╭─ Raw data

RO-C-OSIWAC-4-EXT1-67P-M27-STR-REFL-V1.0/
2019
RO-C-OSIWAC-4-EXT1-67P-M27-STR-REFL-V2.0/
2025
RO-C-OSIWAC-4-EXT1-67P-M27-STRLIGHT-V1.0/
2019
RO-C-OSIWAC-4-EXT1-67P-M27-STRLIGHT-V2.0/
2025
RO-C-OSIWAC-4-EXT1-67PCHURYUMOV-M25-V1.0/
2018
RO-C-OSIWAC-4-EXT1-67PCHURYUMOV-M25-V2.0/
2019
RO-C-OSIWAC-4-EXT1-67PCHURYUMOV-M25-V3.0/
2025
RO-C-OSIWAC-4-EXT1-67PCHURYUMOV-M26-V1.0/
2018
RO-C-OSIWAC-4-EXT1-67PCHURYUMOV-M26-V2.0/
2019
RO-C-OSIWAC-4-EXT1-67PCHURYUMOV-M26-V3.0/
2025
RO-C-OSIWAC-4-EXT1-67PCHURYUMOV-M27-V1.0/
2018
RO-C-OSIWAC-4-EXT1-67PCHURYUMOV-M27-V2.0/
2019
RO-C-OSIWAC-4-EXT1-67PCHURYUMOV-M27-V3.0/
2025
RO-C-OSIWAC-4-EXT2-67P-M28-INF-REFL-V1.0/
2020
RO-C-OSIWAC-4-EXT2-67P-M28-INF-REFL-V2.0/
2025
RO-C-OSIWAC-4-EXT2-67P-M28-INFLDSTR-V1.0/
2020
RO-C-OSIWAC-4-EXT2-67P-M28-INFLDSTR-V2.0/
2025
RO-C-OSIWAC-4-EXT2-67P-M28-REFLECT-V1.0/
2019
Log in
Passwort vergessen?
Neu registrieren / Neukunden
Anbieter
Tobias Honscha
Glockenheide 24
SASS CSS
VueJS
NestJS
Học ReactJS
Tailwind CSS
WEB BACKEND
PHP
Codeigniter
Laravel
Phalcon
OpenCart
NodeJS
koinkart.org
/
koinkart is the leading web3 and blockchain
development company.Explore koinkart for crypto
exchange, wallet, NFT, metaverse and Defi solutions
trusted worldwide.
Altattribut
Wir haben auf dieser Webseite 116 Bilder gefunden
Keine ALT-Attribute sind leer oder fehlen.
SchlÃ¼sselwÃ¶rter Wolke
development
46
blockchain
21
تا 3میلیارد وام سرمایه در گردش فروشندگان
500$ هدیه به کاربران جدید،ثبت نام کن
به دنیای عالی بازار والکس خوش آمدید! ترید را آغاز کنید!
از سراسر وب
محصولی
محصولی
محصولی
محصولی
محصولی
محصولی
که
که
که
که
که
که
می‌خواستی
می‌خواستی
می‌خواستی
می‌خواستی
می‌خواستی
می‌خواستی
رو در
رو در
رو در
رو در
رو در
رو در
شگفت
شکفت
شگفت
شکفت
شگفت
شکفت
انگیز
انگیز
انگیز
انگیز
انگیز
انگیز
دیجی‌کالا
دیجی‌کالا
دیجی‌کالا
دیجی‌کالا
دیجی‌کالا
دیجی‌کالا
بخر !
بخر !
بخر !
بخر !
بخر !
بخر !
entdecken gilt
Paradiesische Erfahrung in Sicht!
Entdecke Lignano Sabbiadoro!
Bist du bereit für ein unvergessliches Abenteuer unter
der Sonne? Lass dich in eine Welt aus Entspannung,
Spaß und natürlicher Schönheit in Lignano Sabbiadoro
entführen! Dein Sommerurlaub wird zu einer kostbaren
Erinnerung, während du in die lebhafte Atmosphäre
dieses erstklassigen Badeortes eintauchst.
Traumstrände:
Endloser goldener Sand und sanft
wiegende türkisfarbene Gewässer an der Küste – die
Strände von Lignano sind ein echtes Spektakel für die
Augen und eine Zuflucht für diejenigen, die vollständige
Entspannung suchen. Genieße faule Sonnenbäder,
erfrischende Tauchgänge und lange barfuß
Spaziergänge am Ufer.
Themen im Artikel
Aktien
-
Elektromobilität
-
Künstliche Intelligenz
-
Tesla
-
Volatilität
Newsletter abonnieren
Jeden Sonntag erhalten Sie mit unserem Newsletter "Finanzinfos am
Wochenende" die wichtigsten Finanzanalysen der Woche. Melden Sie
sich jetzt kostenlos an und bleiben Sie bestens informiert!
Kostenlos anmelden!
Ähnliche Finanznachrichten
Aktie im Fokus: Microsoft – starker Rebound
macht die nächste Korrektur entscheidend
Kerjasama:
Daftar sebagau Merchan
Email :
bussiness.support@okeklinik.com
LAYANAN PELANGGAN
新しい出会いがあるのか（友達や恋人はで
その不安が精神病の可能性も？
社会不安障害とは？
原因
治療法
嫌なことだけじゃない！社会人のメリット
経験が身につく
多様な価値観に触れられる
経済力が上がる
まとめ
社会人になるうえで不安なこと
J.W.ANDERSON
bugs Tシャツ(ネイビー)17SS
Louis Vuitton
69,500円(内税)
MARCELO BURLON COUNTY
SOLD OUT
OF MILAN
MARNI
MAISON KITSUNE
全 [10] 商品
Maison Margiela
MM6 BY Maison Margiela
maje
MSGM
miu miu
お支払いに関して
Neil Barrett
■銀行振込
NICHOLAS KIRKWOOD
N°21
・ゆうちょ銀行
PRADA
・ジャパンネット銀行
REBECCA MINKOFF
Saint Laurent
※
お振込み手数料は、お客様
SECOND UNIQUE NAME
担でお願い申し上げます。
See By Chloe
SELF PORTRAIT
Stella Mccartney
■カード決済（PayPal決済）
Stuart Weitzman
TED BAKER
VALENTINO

╰─

### Activity
Check every line of the entries for "sind" and report how many lines contain it, without any other words.

### Answer space
2